Start of Stored data
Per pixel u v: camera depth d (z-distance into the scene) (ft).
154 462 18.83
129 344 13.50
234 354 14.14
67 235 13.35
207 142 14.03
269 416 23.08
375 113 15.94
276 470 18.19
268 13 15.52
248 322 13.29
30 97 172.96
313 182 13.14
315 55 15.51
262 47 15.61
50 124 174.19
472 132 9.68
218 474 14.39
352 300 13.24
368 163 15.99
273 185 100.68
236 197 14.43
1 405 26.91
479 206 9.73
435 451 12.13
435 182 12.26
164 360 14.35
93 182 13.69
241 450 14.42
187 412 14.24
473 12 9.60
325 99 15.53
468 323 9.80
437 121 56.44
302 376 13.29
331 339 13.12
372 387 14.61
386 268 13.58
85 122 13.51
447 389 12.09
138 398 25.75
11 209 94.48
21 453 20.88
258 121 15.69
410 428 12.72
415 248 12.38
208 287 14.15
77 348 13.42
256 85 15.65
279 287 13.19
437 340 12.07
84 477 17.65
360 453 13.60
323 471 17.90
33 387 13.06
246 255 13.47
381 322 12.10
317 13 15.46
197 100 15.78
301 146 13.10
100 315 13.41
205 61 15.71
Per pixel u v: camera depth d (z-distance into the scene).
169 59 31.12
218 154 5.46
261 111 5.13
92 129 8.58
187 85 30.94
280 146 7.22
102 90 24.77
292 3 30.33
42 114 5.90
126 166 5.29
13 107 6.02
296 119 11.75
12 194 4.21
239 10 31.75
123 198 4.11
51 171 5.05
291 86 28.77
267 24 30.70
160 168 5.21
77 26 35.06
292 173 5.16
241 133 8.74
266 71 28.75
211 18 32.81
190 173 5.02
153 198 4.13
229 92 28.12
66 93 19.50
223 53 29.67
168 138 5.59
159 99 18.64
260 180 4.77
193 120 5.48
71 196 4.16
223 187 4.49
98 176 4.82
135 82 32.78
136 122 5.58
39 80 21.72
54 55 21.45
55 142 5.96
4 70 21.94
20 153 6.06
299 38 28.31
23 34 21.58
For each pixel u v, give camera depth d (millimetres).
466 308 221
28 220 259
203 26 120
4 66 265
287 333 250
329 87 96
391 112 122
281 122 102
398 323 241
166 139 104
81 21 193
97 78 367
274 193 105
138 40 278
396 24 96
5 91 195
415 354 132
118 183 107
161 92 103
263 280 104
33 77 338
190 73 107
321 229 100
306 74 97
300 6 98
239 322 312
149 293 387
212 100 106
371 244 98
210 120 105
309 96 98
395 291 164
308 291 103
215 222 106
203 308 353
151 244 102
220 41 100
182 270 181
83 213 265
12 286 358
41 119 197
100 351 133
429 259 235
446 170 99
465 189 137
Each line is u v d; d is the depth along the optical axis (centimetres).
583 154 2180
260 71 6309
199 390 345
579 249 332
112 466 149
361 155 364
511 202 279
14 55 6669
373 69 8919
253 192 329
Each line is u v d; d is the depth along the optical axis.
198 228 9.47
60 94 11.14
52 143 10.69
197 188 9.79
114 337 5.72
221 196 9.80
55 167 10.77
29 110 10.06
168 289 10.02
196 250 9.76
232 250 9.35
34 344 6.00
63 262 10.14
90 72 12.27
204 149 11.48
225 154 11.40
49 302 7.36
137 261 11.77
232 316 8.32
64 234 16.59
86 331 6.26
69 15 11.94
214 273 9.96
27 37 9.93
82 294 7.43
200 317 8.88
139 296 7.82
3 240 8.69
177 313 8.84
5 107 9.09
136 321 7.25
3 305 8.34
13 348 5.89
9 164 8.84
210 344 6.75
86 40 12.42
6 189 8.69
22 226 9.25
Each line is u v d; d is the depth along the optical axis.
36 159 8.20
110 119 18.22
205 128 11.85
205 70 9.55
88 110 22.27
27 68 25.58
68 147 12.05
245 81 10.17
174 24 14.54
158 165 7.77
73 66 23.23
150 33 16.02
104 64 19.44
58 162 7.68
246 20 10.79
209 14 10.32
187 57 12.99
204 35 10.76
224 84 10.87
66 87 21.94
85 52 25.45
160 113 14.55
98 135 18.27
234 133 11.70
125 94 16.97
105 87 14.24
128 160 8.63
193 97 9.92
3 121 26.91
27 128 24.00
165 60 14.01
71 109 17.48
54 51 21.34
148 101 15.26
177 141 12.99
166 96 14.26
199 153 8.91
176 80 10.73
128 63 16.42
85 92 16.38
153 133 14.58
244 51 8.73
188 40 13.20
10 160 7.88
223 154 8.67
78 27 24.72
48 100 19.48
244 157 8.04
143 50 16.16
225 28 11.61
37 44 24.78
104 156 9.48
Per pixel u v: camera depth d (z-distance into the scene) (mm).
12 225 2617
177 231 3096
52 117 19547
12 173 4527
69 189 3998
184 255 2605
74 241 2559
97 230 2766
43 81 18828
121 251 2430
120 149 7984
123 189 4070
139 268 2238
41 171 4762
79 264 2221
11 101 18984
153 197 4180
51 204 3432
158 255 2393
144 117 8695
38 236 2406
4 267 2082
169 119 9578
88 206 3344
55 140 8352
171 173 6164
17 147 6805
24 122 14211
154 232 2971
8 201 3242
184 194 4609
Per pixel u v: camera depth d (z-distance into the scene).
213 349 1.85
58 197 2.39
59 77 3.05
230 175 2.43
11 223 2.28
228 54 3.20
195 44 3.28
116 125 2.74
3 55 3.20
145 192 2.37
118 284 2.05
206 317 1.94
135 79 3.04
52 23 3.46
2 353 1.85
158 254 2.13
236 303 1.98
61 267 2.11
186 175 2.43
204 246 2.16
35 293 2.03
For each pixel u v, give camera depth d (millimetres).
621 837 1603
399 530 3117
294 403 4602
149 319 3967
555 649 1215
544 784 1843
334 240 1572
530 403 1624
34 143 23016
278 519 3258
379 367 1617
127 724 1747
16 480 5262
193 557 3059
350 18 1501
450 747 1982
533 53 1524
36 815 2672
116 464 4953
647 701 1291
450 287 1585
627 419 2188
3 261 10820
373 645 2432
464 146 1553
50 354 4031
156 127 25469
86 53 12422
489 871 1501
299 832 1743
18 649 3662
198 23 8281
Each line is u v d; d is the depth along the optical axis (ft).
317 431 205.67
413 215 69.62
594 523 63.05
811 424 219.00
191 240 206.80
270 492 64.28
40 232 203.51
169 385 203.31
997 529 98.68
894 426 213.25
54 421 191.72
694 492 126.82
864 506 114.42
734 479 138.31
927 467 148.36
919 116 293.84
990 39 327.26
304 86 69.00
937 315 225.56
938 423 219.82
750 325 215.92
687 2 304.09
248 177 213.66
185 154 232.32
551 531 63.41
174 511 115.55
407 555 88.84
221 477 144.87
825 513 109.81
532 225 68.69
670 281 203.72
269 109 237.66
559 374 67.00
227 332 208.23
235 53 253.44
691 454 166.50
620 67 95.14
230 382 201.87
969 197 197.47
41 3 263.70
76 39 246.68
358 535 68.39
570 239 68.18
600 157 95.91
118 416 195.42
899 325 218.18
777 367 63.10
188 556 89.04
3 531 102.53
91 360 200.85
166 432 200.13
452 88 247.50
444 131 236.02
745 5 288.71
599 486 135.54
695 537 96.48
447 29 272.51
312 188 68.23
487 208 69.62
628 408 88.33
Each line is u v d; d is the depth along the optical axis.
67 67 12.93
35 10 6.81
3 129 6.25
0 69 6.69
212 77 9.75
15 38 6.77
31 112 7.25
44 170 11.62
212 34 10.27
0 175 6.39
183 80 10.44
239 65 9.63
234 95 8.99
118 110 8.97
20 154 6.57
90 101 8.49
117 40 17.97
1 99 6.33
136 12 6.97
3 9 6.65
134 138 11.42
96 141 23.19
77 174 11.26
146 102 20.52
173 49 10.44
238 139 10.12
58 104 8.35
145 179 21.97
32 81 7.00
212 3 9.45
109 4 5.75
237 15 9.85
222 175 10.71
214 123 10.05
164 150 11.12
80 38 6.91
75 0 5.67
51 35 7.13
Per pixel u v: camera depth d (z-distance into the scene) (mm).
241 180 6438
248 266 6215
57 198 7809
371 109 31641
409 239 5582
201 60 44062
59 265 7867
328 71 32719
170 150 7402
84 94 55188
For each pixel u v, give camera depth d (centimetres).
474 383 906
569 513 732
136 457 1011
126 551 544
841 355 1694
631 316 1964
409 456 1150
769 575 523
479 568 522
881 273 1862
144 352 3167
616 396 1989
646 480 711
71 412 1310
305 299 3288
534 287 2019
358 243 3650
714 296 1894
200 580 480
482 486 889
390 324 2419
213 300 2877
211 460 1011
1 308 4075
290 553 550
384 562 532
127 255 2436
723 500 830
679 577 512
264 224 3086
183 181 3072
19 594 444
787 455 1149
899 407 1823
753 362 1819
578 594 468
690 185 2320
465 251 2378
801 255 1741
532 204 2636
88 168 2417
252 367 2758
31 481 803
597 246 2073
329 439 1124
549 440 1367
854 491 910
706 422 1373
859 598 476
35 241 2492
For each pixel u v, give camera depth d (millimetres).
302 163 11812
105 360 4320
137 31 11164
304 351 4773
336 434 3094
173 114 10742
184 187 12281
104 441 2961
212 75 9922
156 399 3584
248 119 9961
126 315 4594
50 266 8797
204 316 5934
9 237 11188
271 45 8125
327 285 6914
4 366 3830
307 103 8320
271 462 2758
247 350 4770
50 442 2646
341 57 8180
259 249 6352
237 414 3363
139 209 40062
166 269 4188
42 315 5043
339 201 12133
End of Stored data
Work request> Reproduce only the lines above spanning from the line containing "166 96 14.26" through the line containing "447 29 272.51", word for word.

Output below>
166 96 14.26
199 153 8.91
176 80 10.73
128 63 16.42
85 92 16.38
153 133 14.58
244 51 8.73
188 40 13.20
10 160 7.88
223 154 8.67
78 27 24.72
48 100 19.48
244 157 8.04
143 50 16.16
225 28 11.61
37 44 24.78
104 156 9.48
Per pixel u v: camera depth d (z-distance into the scene) (mm).
12 225 2617
177 231 3096
52 117 19547
12 173 4527
69 189 3998
184 255 2605
74 241 2559
97 230 2766
43 81 18828
121 251 2430
120 149 7984
123 189 4070
139 268 2238
41 171 4762
79 264 2221
11 101 18984
153 197 4180
51 204 3432
158 255 2393
144 117 8695
38 236 2406
4 267 2082
169 119 9578
88 206 3344
55 140 8352
171 173 6164
17 147 6805
24 122 14211
154 232 2971
8 201 3242
184 194 4609
Per pixel u v: camera depth d (z-distance into the scene).
213 349 1.85
58 197 2.39
59 77 3.05
230 175 2.43
11 223 2.28
228 54 3.20
195 44 3.28
116 125 2.74
3 55 3.20
145 192 2.37
118 284 2.05
206 317 1.94
135 79 3.04
52 23 3.46
2 353 1.85
158 254 2.13
236 303 1.98
61 267 2.11
186 175 2.43
204 246 2.16
35 293 2.03
For each pixel u v, give camera depth d (millimetres).
621 837 1603
399 530 3117
294 403 4602
149 319 3967
555 649 1215
544 784 1843
334 240 1572
530 403 1624
34 143 23016
278 519 3258
379 367 1617
127 724 1747
16 480 5262
193 557 3059
350 18 1501
450 747 1982
533 53 1524
36 815 2672
116 464 4953
647 701 1291
450 287 1585
627 419 2188
3 261 10820
373 645 2432
464 146 1553
50 354 4031
156 127 25469
86 53 12422
489 871 1501
299 832 1743
18 649 3662
198 23 8281
Each line is u v d; d is the depth along the optical axis (ft).
317 431 205.67
413 215 69.62
594 523 63.05
811 424 219.00
191 240 206.80
270 492 64.28
40 232 203.51
169 385 203.31
997 529 98.68
894 426 213.25
54 421 191.72
694 492 126.82
864 506 114.42
734 479 138.31
927 467 148.36
919 116 293.84
990 39 327.26
304 86 69.00
937 315 225.56
938 423 219.82
750 325 215.92
687 2 304.09
248 177 213.66
185 154 232.32
551 531 63.41
174 511 115.55
407 555 88.84
221 477 144.87
825 513 109.81
532 225 68.69
670 281 203.72
269 109 237.66
559 374 67.00
227 332 208.23
235 53 253.44
691 454 166.50
620 67 95.14
230 382 201.87
969 197 197.47
41 3 263.70
76 39 246.68
358 535 68.39
570 239 68.18
600 157 95.91
118 416 195.42
899 325 218.18
777 367 63.10
188 556 89.04
3 531 102.53
91 360 200.85
166 432 200.13
452 88 247.50
444 131 236.02
745 5 288.71
599 486 135.54
695 537 96.48
447 29 272.51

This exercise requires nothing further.